Da camici alle mascherine: i buchi nell’acqua di Arcuri
Camici inadeguati e assenza di mascherine. Tutti si scagliano contro Domenico Arcuri, commissario straordinario per l’emergenza coronavirus, che si occupa di fornire le protezioni necessarie a medici e infermieri.
Lo scorso 3 maggio, Marco Gabusi, assessore alla protezione civile della Regione Piemonte aveva chiamato il commissiario, spiegando di avere urgente bisogno di camici di protezione per medici e infermieri. I dispositivi erano stati trovati in un’azienda in Cina certificata e l’assessore aveva chiesto l’autorizzazione ad importarli. Ma la risposta è no, perché i camici c’erano già. “Il commissario Arcuri ci ha garantito l’arrivo di molti camici nei giorni successivi- ha spiegato Gabusi a Non è l’arena-In effetti i camici sono arrivati, ma non hanno idrorepellenza e non tutelano dal rischio biologico”. Le foto svelate da Massimo Giletti mostrano dei “sacchi dell’immondizia”, che non sono in grado di proteggere gli operatori sanitari. Inoltre, le indicazioni che accompagnano i camici specificano che si tratta di dispositivi “no medical”. I camici sembrerebbero arrivare da delle donazioni.
Gabusi dice di aver poi riferito al commissario Arcuri che i camici forniti non andavano bene. A quel punto, la Regione Piemonte è stata autorizzata a comprarli: “Ne arriveranno 10mila martedì e 20mila giovedì”.
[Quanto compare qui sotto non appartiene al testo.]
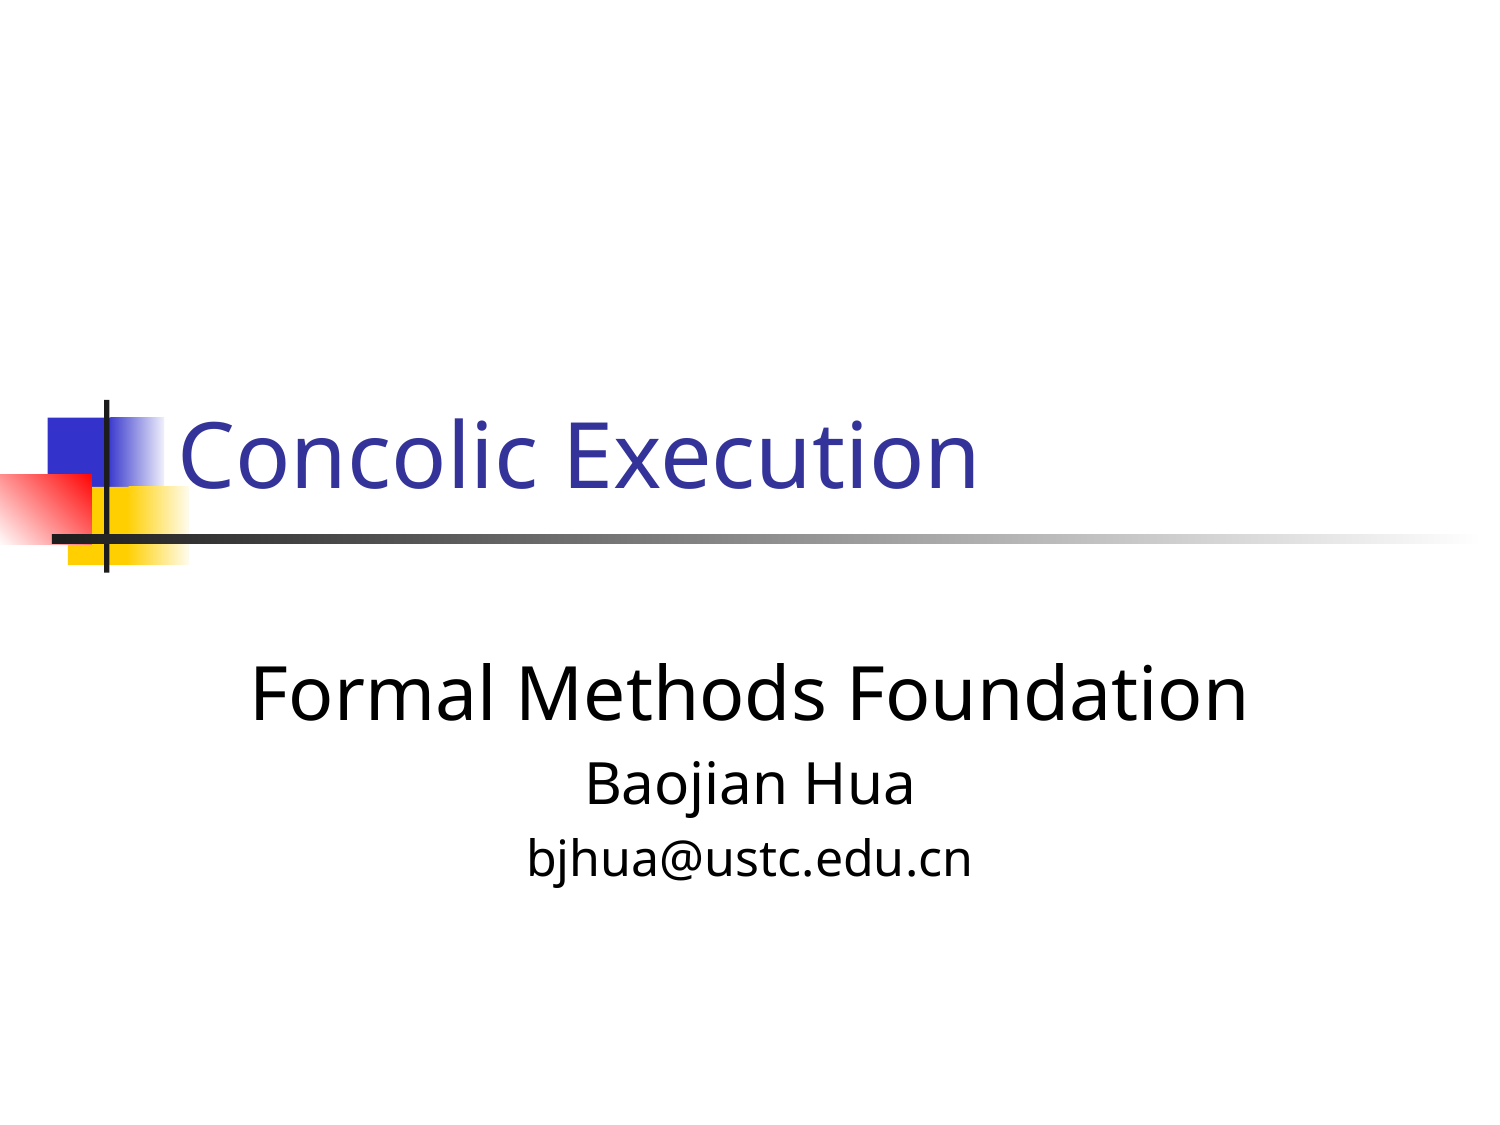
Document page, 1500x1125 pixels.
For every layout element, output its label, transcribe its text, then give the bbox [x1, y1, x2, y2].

Ma il problema non è solo quello dei camici inadeguati. Le polemiche si sono scatenate anche sulla fornitura di mascherine, la cui vendita era stata promessa a un prezzo di 50 centesimi. Ma nelle farmacie non c’era traccia di questi dispositivi e le critiche sono cresciute. “Non è il commissario che deve rifornire i farmacisti”, si era giustificato Domenico Arcuri, prendendo di mira le società di distribuzione: “Le farmacie non hanno le mascherine perchè le loro due società di distribuzione hanno dichiarato il falso non avendo nei magazzini i 12 milioni di mascherine che sostenevano di avere”. E aggiunge: “Il prezzo massimo è stato fissato nell’esclusivo interesse dei cittadini, anche per evitare che chi oggi afferma di non avere mascherine e di aver bisogno delle forniture del Commissario, fino a qualche settimana le aveva e le faceva pagare ben di più ai cittadini”.
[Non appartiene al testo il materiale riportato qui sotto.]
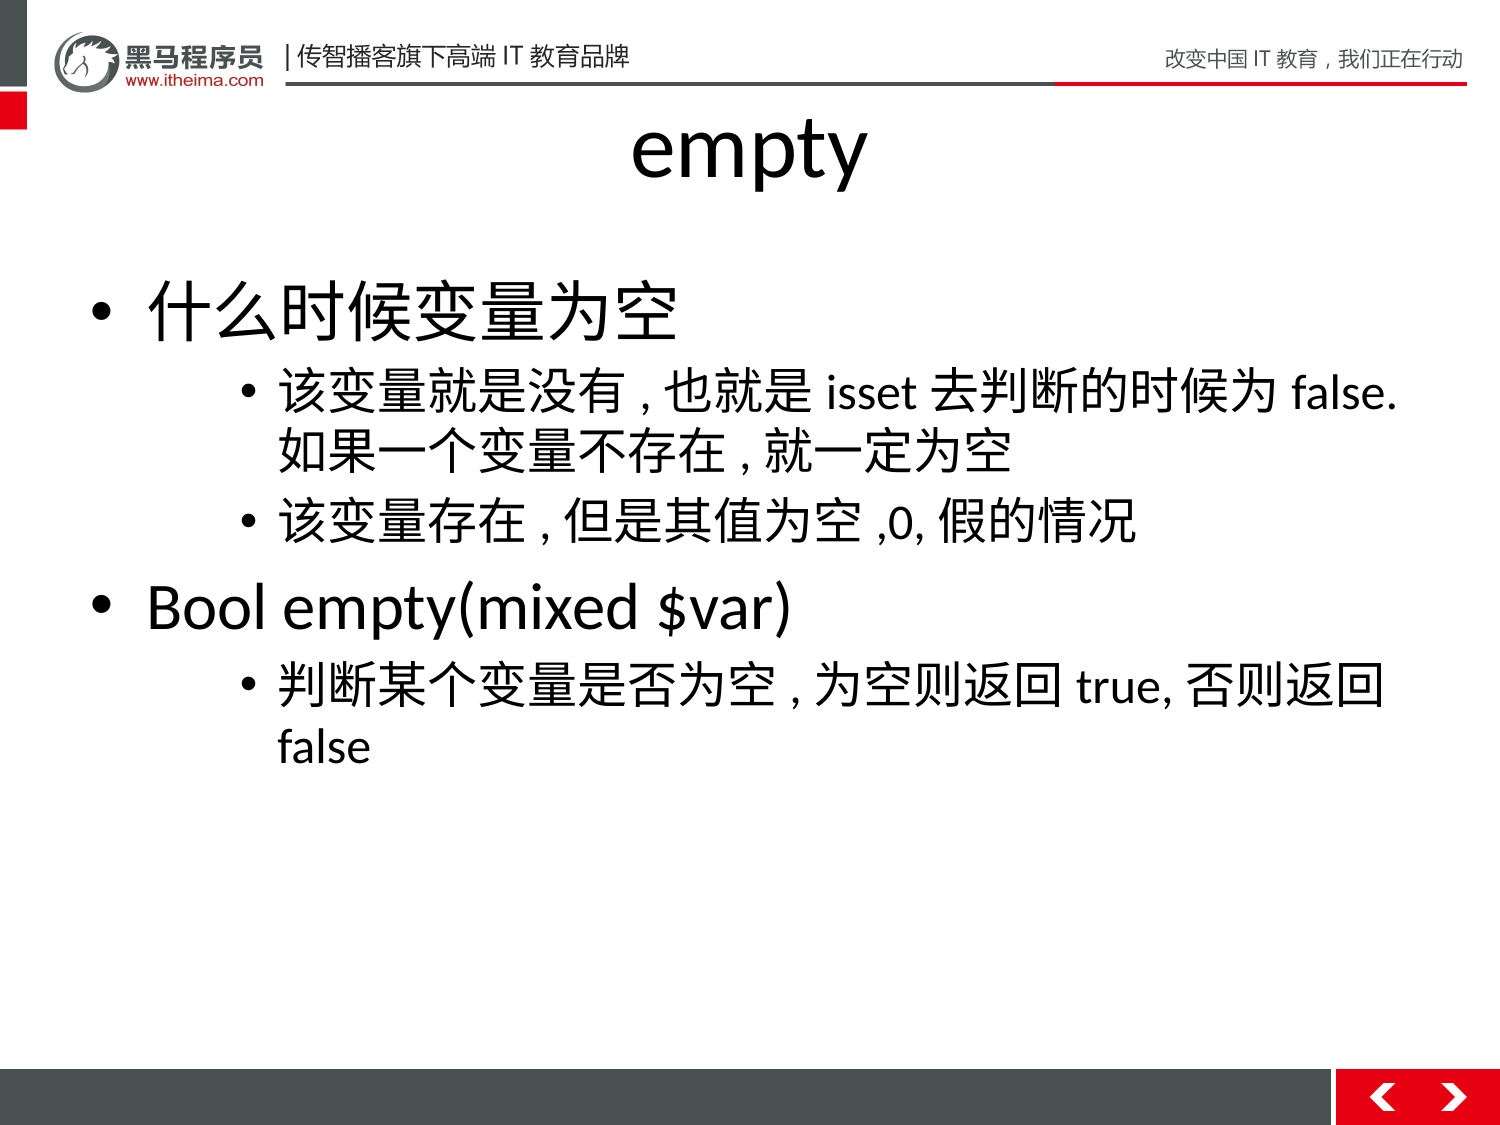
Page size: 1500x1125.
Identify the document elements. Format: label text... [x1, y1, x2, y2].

title empty [75, 78, 1425, 262]
list 什么时候变量为空 该变量就是没有,也就是isset去判断的时候为false.如果一个变量不存在,就一定为空 该变量存在,但是其值为空,0,假的情况 Bool empty(mixed $var) 判断某个变量是否为空,为空则返回true,否则返回false [75, 262, 1425, 1005]
picture [0, 0, 1500, 1125]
Dure le parole dell’europarlamentare della Lega, Alessandro Panza, che si scaglia contro Arcuri: “Ora che si è accorto dell’errore, il commissario Arcuri scarica la colpa sui farmacisti che stanno gestendo l’emergenza in prima linea. Questo è inaccettabile: al Governo c’è qualcuno che si prenda una responsabilità, oppure giocano tutti allo scaricabarile? Se il super-mega-commissario non è in grado di trovare le mascherine e garantirne l’approvvigionamento, tolga il disturbo”.
Sugli stessi toni anche Mariastella Gelmini, capogruppo di Forza Italia alla Camera dei deputati, che su Twitter scrive: “Mascherine, guanti in lattice, alcol e gel igienizzanti introvabili. Sono finite le scorte, i prezzi aumentano e per i cittadini ancora caos. Ma Arcuri cosa ha fatto in queste settimane? Il governo prenda in mano la situazione e metta una toppa a questa clamorosa falla”.
Questa mattina, nel corso della conferenza stampa, il commissario all’emergenza ha commentato: “Non è il commissario a dover rifornire le farmacie nè i loro distributori, il commissario non si è mai impegnato a farlo”, ha ribadito Arcuri. E ha aggiunto: “Il commissario non deve rifornire gli associati della Confcommercio, della Conad, della Coop e della Federdistribuzione. Si è impegnato in entrambi i casi a integrare ove possibile le forniture che queste categorie si riescono a procurare attraverso le loro reti di approvvigionamento. Se le mascherine ci sono nei supermercati e non nelle farmacie vuol dire che c’è un difetto nella rete di approvvigionamento delle seconde”. Il commissario riferisce che nelle ultime settimane sono state distribuite 36,2 milioni di mascherine, mentre dall’inizio dell’emergenza sono 208,8 milioni i dispositivi di protezione individuali forniti: “Le Regioni nei loro magazzini ne hanno 55 milioni. Le abbiamo date agli ospedali, al personale sanitario e parasanitario, alle forze dell’ordine, al settore della pubblica amministrazione centrale e locale”.